Mas apesar de todo o ódio ao Ocidente, a Rússia já não é o Império que julgava ser quando, sentada sobre milhares de ogivas nucleares, se rodeava de muitos países amigos dispostos a desestabilizar os americanos. Hoje, a capacidade da Rússia está limitada ao papel de perturbador global, suportada pelas suas equipas informáticas, e com o desplante de não se coibir de enviar, pelo mundo fora, esquadrões da morte para tratar da saúde dos seus filhos mais incómodos. Não sabemos como este irritante e perigoso parceiro irá evoluir, mas o acerto de contas com o Ocidente, a confusão nos EUA e a possível desagregação da Europa não ajudarão certamente.

Itália pós-covid-19

O último exemplo do preço a pagar por maldades e humilhações exercidas sobre todo um povo ainda não aconteceu. Está no prelo. Por incompetência e egoísmo, a União Europeia manteve-se alheia às monumentais dificuldades com que a Itália (e a Grécia) se viu defrontada com o tsunami humano migratório provocado pela fome e pela guerra. A Europa não viu, não ouviu e não disse nada, e os democratas italianos europeístas deixaram aos populistas a tarefa de chamar as coisas pelo seu nome. Não resolvida ainda esta dificuldade, a Itália cai fisicamente sob a pandemia de covid-19, num quadro de desolação e morte só equivalente a uma guerra total. E o que fazem os parceiros europeus? A começar pela Áustria, que se veio a descobrir ter sido afinal um foco poderoso de contágio nas suas estações de ski, fecha a fronteira para evitar a peste italiana. Depois, a Alemanha que proíbe a saída de material médico. O drama italiano tem mesmo um clímax surreal com a chegada a Itália de ajuda... chinesa e depois russa. Onde estava a Europa? O que é, afinal, a Europa? Este filme ainda está, no entanto, nas cenas iniciais e os próximos capítulos podem vir a revelar consequências desastrosas para o futuro da Europa, em prejuízo dos seus 500 milhões de cidadãos. A ver vamos.

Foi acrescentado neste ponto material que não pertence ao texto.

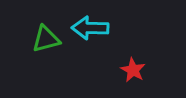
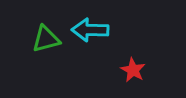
cyan arrow: moved 2 px down
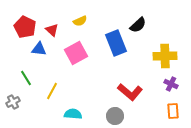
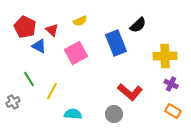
blue triangle: moved 3 px up; rotated 21 degrees clockwise
green line: moved 3 px right, 1 px down
orange rectangle: rotated 56 degrees counterclockwise
gray circle: moved 1 px left, 2 px up
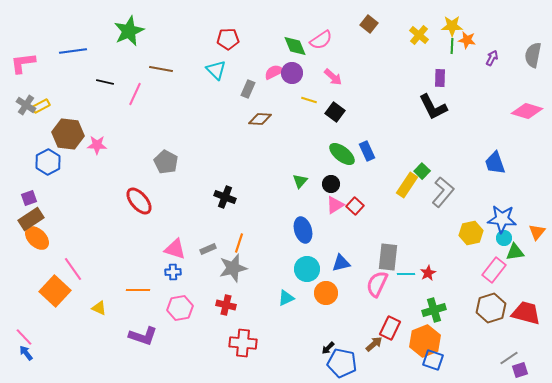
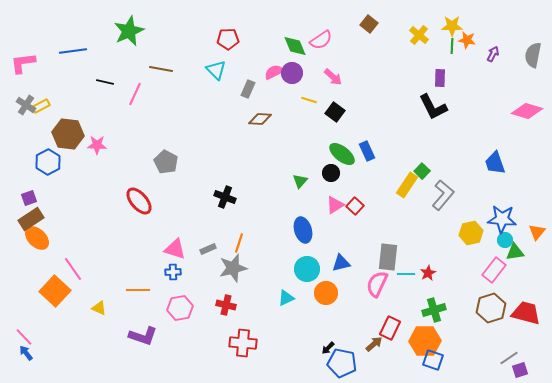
purple arrow at (492, 58): moved 1 px right, 4 px up
black circle at (331, 184): moved 11 px up
gray L-shape at (443, 192): moved 3 px down
cyan circle at (504, 238): moved 1 px right, 2 px down
orange hexagon at (425, 341): rotated 20 degrees clockwise
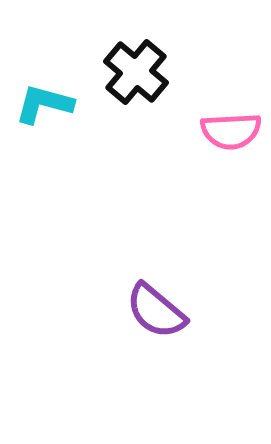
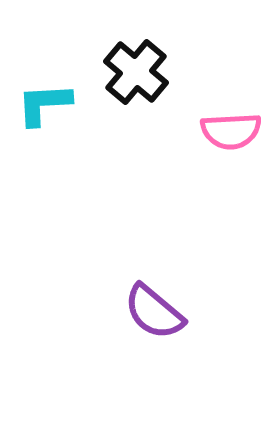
cyan L-shape: rotated 18 degrees counterclockwise
purple semicircle: moved 2 px left, 1 px down
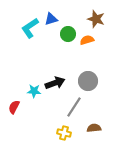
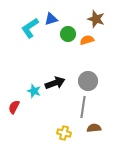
cyan star: rotated 16 degrees clockwise
gray line: moved 9 px right; rotated 25 degrees counterclockwise
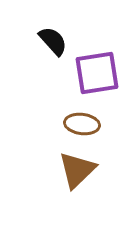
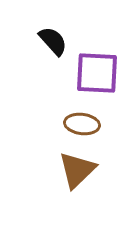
purple square: rotated 12 degrees clockwise
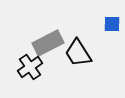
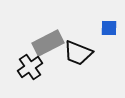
blue square: moved 3 px left, 4 px down
black trapezoid: rotated 36 degrees counterclockwise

Uma regra bíblica esquecida

Uma notória excepção à regra bíblica do olho por olho, dente por dente está a ser praticada pelos próprios seguidores do Livro. O povo judeu, vítima de genocídio quase absoluto pelo nazismo alemão, assumiu, pelo exemplo dos seus sobreviventes, o objectivo do perdão, mesmo que o esquecimento não seja possível. Eloquente a forma como decorrem as relações entre o Estado de Israel e a República Federal da Alemanha. Extraordinário o papel de artistas judeus na vida cultural alemã de hoje. Olho por olho foi um ensinamento voluntariamente afastado.

O objectivo desta pequena nota é chamar a atenção para a forma como se iniciaram e desenvolveram alguns dos grandes desastres que moldaram a nossa História. Comportamentos e atitudes de agressão, por vezes irreflectidos, criaram as condições para o aparecimento de vinganças que vieram a ter resultados ciclópicos. É que quando embarcamos em aventuras justiceiras, seja por actos, pensamentos ou obras, deveríamos primeiro parar para pensar.